3. She's tired of actresses being pigeonholed by sexist typecasting.
Because that's just lazy screenwriting. We bet you'll recognize these roles that she describes to a T:
"Poor Maria:" "A lovely Latina 'regular looking' girl" who "has a heart of gold but is underestimated by everyone round her...except the handsome white CEO of the corporation where she sweeps the floors. Will he whisk her away like the dust particles in her bin?"
"The Abandoned Spinster Club:" "A confident workaholic woman named Marcia or Alex comes home to find her husband cheating on her in her own bed with his secretary. It's always the middle of the afternoon and it's always happening in her own bed... It's bad enough that it's happening but we need to wring out as much humiliation as we possibly can. 'You know what would make the cheating even worse? If it were happening in her own bed next to photos of their kids and stuff.'"

She'd like to see more than two body types on TV. Because unlike the iPhone 6, women don't come in just two sizes.

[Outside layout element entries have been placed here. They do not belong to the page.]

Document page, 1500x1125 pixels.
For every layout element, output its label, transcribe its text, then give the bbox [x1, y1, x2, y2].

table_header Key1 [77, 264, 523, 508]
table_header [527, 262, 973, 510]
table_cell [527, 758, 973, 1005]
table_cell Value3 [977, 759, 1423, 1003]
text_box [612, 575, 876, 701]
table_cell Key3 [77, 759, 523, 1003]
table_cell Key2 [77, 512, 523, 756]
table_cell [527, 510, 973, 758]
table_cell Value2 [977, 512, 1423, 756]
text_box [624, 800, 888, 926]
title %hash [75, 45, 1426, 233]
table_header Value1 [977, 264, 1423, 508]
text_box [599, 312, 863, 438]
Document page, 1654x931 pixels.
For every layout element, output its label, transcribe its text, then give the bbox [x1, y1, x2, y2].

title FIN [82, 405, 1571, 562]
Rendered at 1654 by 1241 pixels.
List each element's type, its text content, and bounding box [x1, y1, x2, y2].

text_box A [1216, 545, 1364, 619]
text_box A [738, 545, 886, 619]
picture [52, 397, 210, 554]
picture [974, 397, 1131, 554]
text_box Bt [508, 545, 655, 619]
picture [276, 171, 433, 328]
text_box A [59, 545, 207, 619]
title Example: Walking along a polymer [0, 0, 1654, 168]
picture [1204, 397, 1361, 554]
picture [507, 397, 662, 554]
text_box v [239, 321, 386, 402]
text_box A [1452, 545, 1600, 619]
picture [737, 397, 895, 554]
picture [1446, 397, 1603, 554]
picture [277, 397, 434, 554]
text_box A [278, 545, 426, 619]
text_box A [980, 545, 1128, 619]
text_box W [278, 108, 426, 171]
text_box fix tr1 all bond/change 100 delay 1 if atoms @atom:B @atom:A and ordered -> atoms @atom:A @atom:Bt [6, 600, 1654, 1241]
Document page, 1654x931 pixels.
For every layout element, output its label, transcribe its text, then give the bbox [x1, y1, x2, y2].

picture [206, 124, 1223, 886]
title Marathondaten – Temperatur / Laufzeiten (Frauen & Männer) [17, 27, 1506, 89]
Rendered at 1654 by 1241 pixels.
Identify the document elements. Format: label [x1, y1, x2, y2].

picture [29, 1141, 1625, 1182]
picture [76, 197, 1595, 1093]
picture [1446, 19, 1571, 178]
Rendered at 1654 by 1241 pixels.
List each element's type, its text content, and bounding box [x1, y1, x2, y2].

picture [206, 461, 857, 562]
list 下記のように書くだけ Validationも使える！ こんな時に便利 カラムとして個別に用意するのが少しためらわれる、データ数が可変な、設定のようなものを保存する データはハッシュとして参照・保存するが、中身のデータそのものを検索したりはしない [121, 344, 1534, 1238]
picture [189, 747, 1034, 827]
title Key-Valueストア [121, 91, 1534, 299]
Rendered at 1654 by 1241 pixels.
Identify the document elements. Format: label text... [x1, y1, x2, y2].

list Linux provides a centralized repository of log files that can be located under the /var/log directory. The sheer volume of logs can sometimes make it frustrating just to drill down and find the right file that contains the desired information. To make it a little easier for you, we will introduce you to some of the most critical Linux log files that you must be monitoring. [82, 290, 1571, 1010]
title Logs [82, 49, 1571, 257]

"Most women we see on-screen are either so thin that they're walking clavicles or so huge that their only scenes involve them breaking furniture and eating whole pies." A few pages later: "In the United States, a woman who is 5'4" and a size 10 is probably more common than virtually any other body type. But somehow when she is on-screen, it's shocking to people."

5. She has no patience for the scrutiny of her brunching habits
(or the implicit "wink-wink" body shaming). Kaling remembers one horrific interview over brunch, during which the (male) journalist wrote down everything she ate and asked, "Not too careful with the calories, Mindy?" (We couldn't believe it, either, until we dug up the profile ourselves.)
"How do you answer such a question? Why would someone ask such a question?... I seriously doubt he would have said that to a slender woman. And there's no way he's saying that to a man. Because a man would respond: 'Are you seriously writing down what I eat and, like, criticizing me about it? Fuck off, dude.'" Nobody messes with a girl's brunch time.